Saturday, June 03, 2006

World Cup: Don't Bet the Brazilians

Despite a wealth of talent, Brazil faces an uphill climb towards an unprecedented 6th World Cup. No other team boast a squad featuring Roldodino, Ronaldo, and Cafu, but for all their offensive firepower, the Brazilians are backed up by an aging defense. This could bode some problems especially when they face the younger eager African squads. From Rio to the Amazon, the soccer power is expecting nothing less than perfection, and this team is accustomed to the pressure; however, there is an extremely big target on the back of those yellow jerseys; therefore, expect each opponent to try and make a name by beating the cagey South Americans. In this tournament, I think Brazil will be ousted in the second round. The United States, meanwhile, could be the sleeper. The young team advance to the quarterfinals four years ago before losing to the South Koreans. The Americans, nevertheless, are more tournament savvy, have good leadership, plus stellar goaltending. The USA is slowly cultivating a core group of outstanding soccer players who could step up and shock the world.

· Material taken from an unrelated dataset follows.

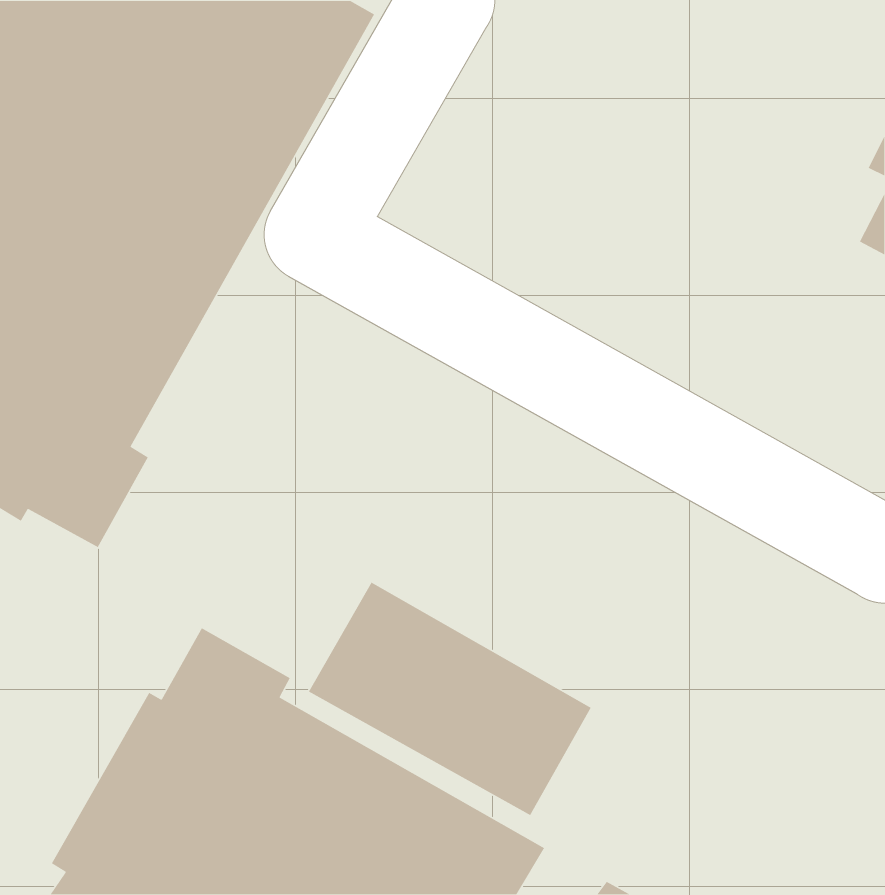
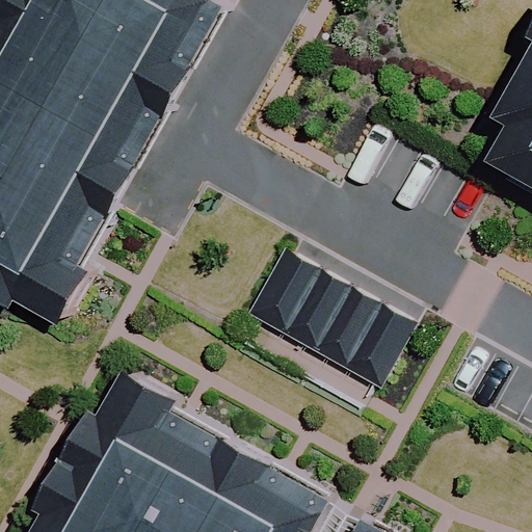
building: [308,581,592,816] -> [245,248,414,388]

I'm looking for the USA to reach the semi finals. In the end, the host nation, Germany will hoist the World Cup. With all the scandals rocking European officiating, don't bet against it.

Thursday, June 01, 2006

Hurricanes Are A Real Natural Disaster

Its been a long time since hockey has staged a Stanley Cup semi-final with more excitement than the Carolina Hurricanes and the Buffalo Sabers. After so many years of intolerable clutching and grabbing, the NHL went back to the drawing board and outlined a new game full of animation, emotion, as well as thrills. With end to end action, the series showcased earth shattering body checks, miraculous goaltending, plus all star playmaking. It was everything ice hockey was intended to be for only hockey combines the grace of ballet with the danger of stock car racing. For seven games, Buffalo weathered the storm until 8:03 of the third period. That's when Carolina's Mr. Everything, Ron Brinamour, sneaked in front of goaltender, Ryan Miller, and slammed home a rebound for a 3-2 lead; Carolina's, Cam Ward, finally quieted all the saber rattling with his own stellar goaltending. Against Buffalo, Brindamour became the eye of the storm by winning face offs, scoring two game winning goals, and inspiring his teammates with a fiery pre game speech. Before the game, the fiesty veteran admonished his teammates to throw all caution to the wind. In the end, the Canes were a storm that never lost its intensity; but now a real man made disaster looms in the form of an oil slick cascading down from Edmonton. If the Hurricanes slip and slide, rest assure Ron Brindemour will be there to catch them.